Your Progress OpenEdge Database Expert

Some Surprising Benefits of Using Storage Areas

Some Surprising Benefits of Using Storage Areas

Related presentation given at Exchange 2003 in Boston: some-surprises.ppt

Overview

Progress Storage Areas are usually viewed as an administrative tool rather than as a means for directly improving performance. Faster and more selective index rebuild and dump/load, the ability to easily drop "temp areas", running dbanalys much more quickly and other benefits are all great reasons to use storage areas. Less well known is that many of the same factors that enable improved manageability also impact performance in interesting ways.

Recently I was involved in a project to migrate an existing v9 database to a Storage Area configuration. The results were in some ways quite surprising.

Creating A New Database

The database had been converted from v8 to v9 several years ago using conv89. The source database at the time of conversion consisted of 110GB in 400 tables. The largest table was around 15GB and consisted of 180 million records. Several other tables were between 2GB and 6GB.

The target database design consists of 80 storage areas -- Every table with more than 1,000,000 records is allocated two storage areas; one for data one for the indexes. Other tables go into one of two "miscellaneous" storage area data/index pairs for the "small stuff" (the separation is based on a natural partitioning of the data within the application view of the data).

(1,000,000 records was an arbitrary decision based on where the line between big, heavily used tables and smaller, less frequently used tables seemed to be.)

I used 24 dump processes against the old db with a -B of 180,000 (8k blocks) and nothing else special. The source db was on EMC 8830 storage, split between 2 4-way "meta volumes" (EMC speak for striped disks). The .bd files were dumped to another 4-way meta.

Extra large bi extents were created and grown ahead of time (on their own 4-way meta). No table approaches 64GB in size and there are no pathological record update situations to accomodate so all storage areas are set to 256 Records Per Block. Extents are alternated between 2 filesystems (one for each of 2 4-way metas). Large files are enabled.

(Note: In this particular case 256 RPB was used across the board. At the time that was thought to be a reasonable approach -- things have changed and it is no longer the recommended best practice. Current best practice is to optimize RPB and the data within each Storage Area to each other.)

To perform the load a server is running against the target with -i -B 20000. 47 load processes then wait for binary dumps to complete (1 for each dedicated area plus half a dozen for each of the "misc" areas). They point their SRT files at yet another 4 way meta. Most of the time there were only half a dozen or so loads actually processing data. The binary loads are performed with the index build option enabled.
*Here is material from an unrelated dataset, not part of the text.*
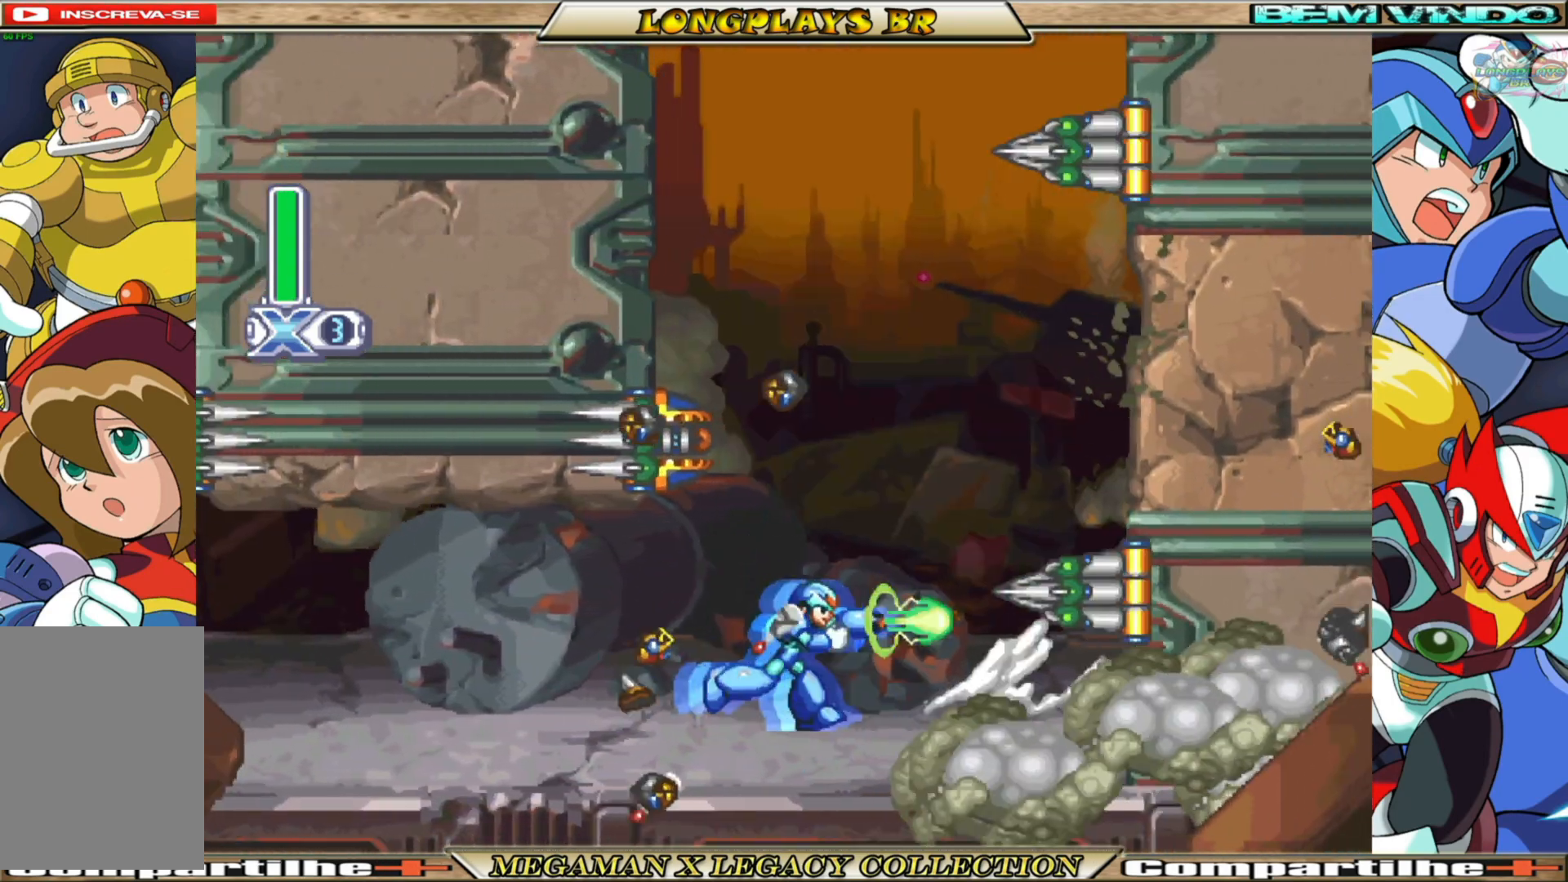
{"buttons": ["X", "DPAD_RIGHT"], "left_stick": "center", "right_stick": "center", "events": [[17, "DPAD_RIGHT", "up"], [33, "X", "down"], [133, "X", "up"], [217, "X", "down"], [250, "X", "up"], [333, "X", "down"], [433, "X", "up"], [500, "DPAD_RIGHT", "down"], [500, "X", "down"]]}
The server is an HP rp7410 with 8x875mhz CPUs and 16GB of RAM.

The dump started just before midnight Friday/Saturday. Most tables were complete by 6am the "big 6" were running alone by noon. (Interesting note -- their IO rate stayed pretty constant and fairly low after Saturday am. 50 or 60 IO ops per second which strikes me as an area open for improvement -- this seems to be a consistent feature of binary dumps across many platforms and many disk configurations.) The last 3 tables completed within seconds of each other at around 2:30am Sunday. By 3:15am the load processes were done.
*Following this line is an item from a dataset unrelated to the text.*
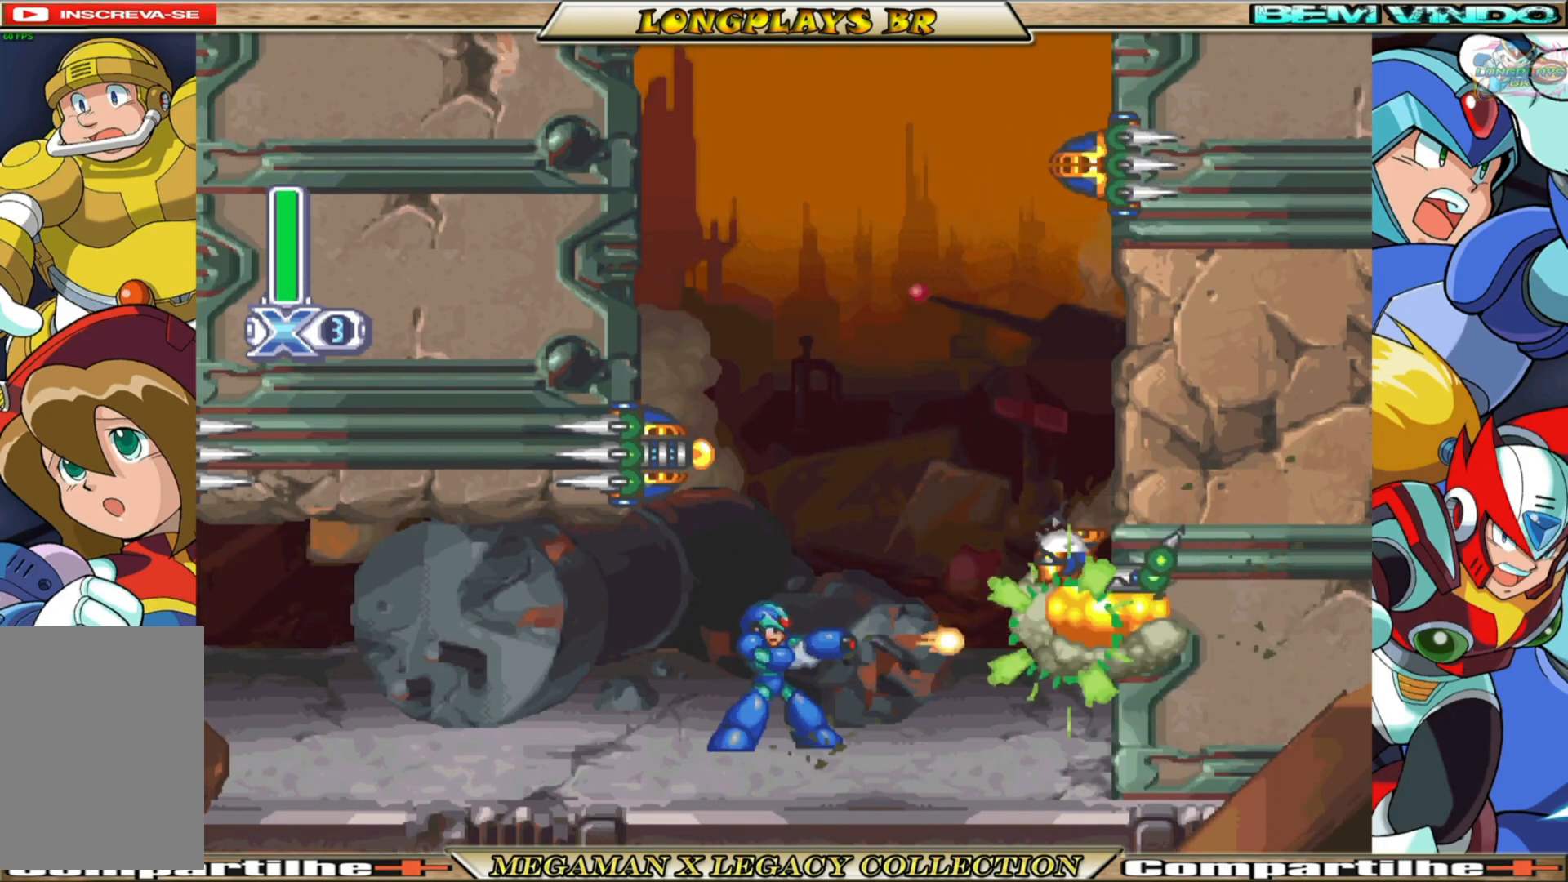
{"buttons": ["A", "B", "X"], "left_stick": "center", "right_stick": "center", "events": [[50, "X", "up"], [133, "X", "down"], [333, "B", "down"], [383, "A", "down"], [467, "DPAD_RIGHT", "up"]]}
Total time to dump and load was less than 27.5 hours. Another hour was spent verifying the results ensuring that everything that was dumped was also loaded.

Some results were as expected:

                             OLD        NEW
    db size                  110 GB      64 GB
    tabanalysis             10.0 hr     1.0 hr
    data warehouse extract    90 min     15 min

The database has many small records and when it was first converted to 8k blocks it grew by about 50% (the performance improvement was well worth the growth in size) so we expected to reclaim a great deal of that space and we did. The improvement in tabanalys performance is a result of data blocks being more efficiently used -- both the increased number of records per block and the homogenous nature of the data blocks helps here. The same benefits are seen in the data warehouse extract -- a series of 15 parallel processes extracts the data and then merges the result (the merge phase uses UNIX shell scripts.) One of the expected benefits of the reorganization was better performance of data extracts and reporting -- both because of the usual benefits from dumping and loading and the gains from concentrating most of the data into "pure" data blocks.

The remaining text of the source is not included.